§ TEXT SECTION:
....

Friday afternoon was beautiful! Warm, sunny, just gorgeous.
Around 4:30 I embarked to pick up the 3-Year-Old from day care. I do this on foot as much as possible since his center is only about a mile away. You may remember our walk a few weeks ago, that’s our route and on Friday we had lots of extra time to play on our way home since The Husband was taking the 8-Year-Old to his soccer game and we planned to eat dinner afterwards.
A few days before we had some thunderstorms and the rain left a few puddles in the drainage area surrounding the parks parking lot. If you have or even know a 3-Year-Old then you are keenly aware where this is going.
Toddlers LOVE puddles. They must be polarized or something because I’ve yet to pass a puddle either of my kids weren’t attracted to.
Since we weren’t in a hurry we decided to stop at the park puddles and lucky us, there happened to be a nice pile of rocks nearby.

....

§ INFORMATION SUPPLIED:

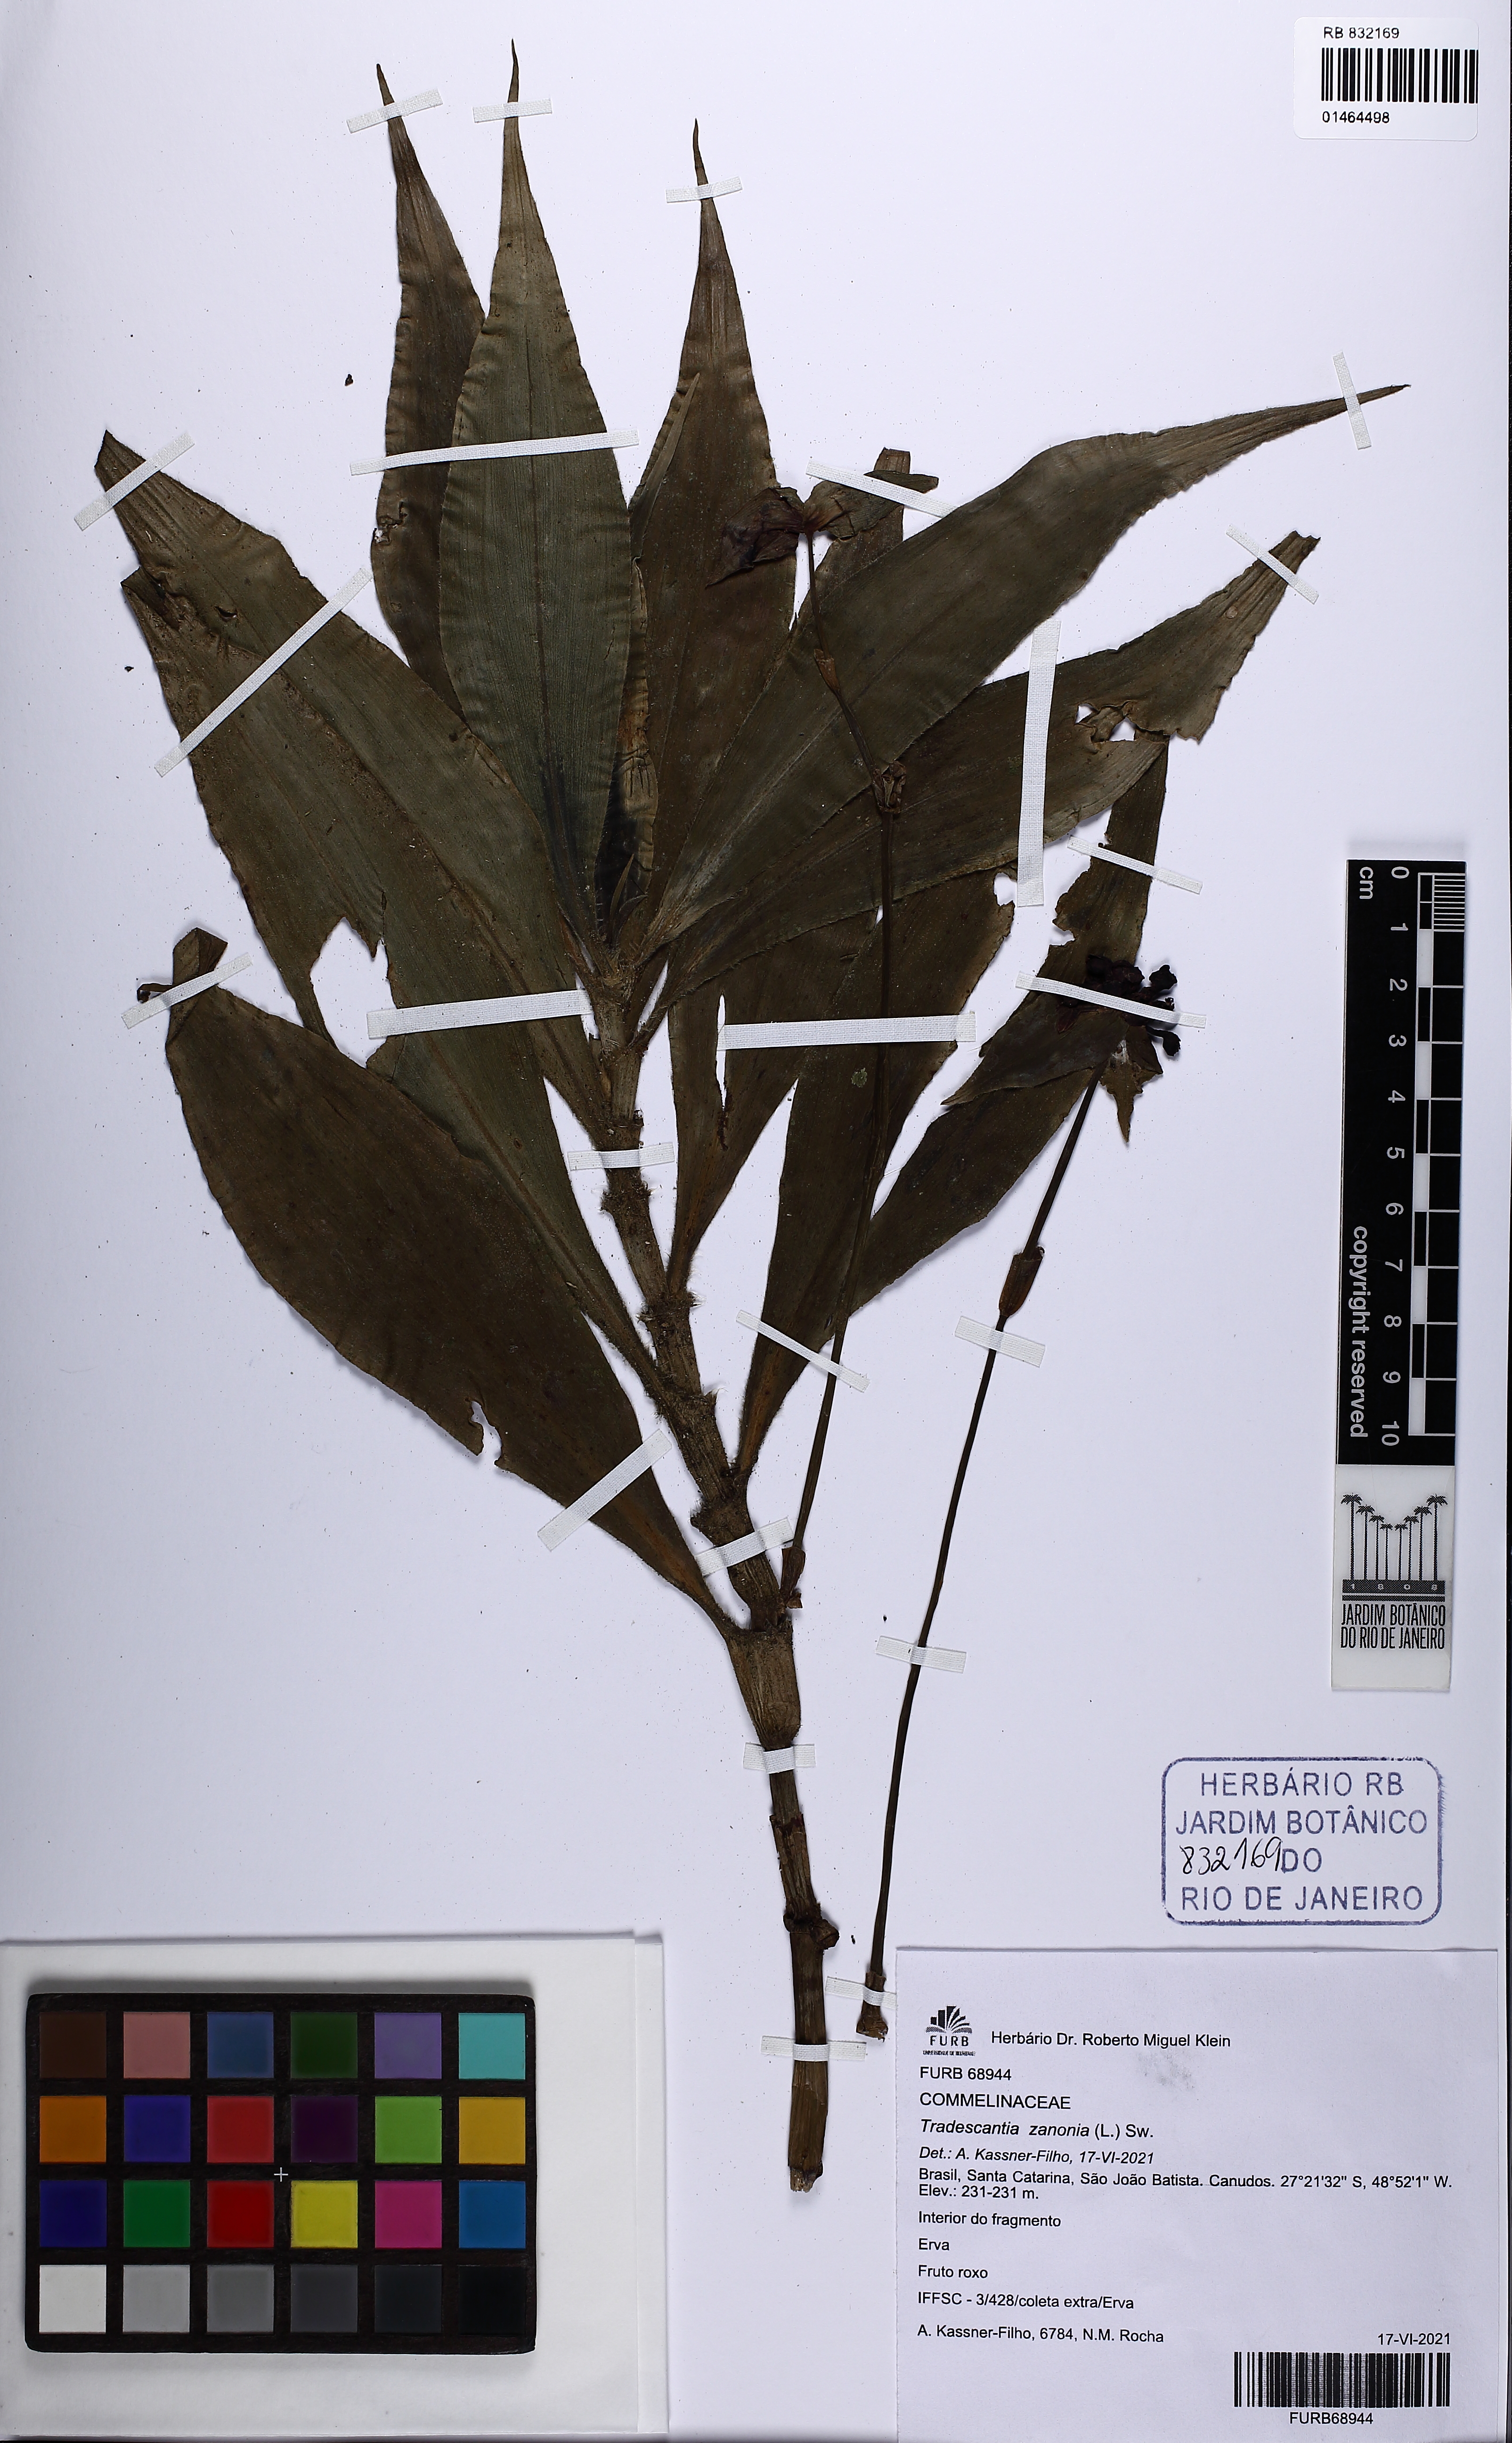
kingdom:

....

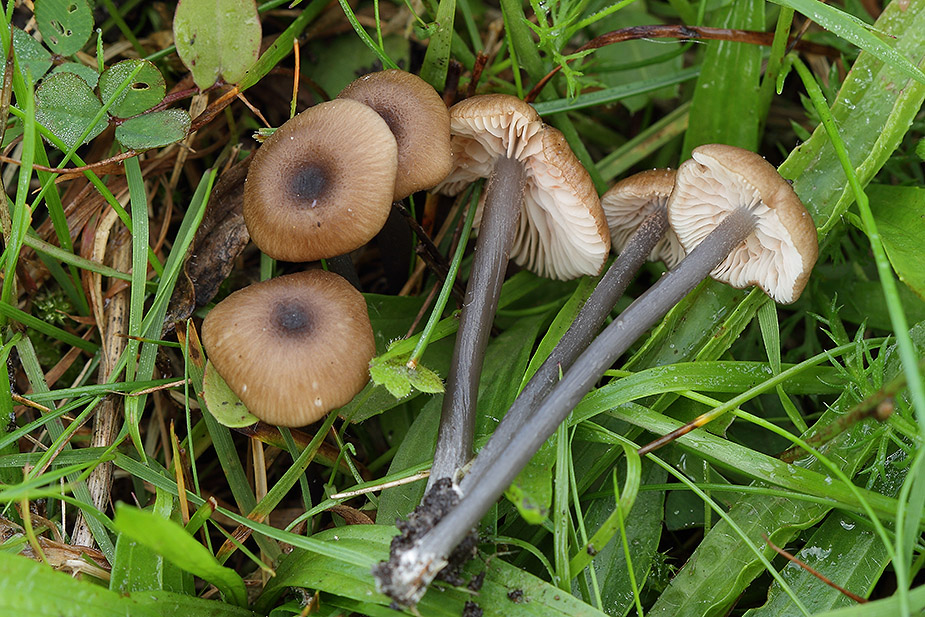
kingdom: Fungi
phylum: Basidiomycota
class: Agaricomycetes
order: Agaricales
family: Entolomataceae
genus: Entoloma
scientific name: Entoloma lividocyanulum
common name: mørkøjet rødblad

....

§ TASK INSTRUCTIONS:
1/ Quote the day care walk post word for word, everything from "A few days before" down to "of rocks nearby.".
2/ Extend the day care walk post past its final sentence, keeping the same voice.

§ RESPONSES TO THE TASKS:
1/
A few days before we had some thunderstorms and the rain left a few puddles in the drainage area surrounding the parks parking lot. If you have or even know a 3-Year-Old then you are keenly aware where this is going.
Toddlers LOVE puddles. They must be polarized or something because I’ve yet to pass a puddle either of my kids weren’t attracted to.
Since we weren’t in a hurry we decided to stop at the park puddles and lucky us, there happened to be a nice pile of rocks nearby.

2/
After about 5 minutes of watching Little Bean completely entertained by finding “big rocks” and throwing them into the shallow body of water I started (in true #wycwyc form) stretching my hamstrings and doing a few yoga poses.
I set the phone on the ground, leaning it against a rock and found a fun angle. The lighting was perfect. The sky gorgeous. It was going to be a great shot!
I walked to my spot and attempted to get into tree pose (my favorite) real quick for the photo.
It was perfect!
The gorgeous sky, the fun angle, me smiling at Little Bean, I couldn’t believe it. First try and I got it!
Is that my stomach hanging out?
OMG it is.
I didn’t even realize my shirt was up.
I can’t share this. I look horrible.
But the photo, it’s so fun and happy and exactly what I wanted to share.
I love it.
Damn it, why did my shirt have to ride up? Now I have to take another one. I can’t share that. It’s gross.
So that’s what I did.
And even though I didn’t like second shot as much, I shared it. Why?
Because my slightly round, pudgy, stretch-marked stomach was safely hidden under my black tank top.
I’m still mad at myself for making that decision. Here I am trying to be confident. Trying to spread a message of self-acceptance and healthy body image but I still struggle.
Yesterday I saw a video that gave me the courage to share this story.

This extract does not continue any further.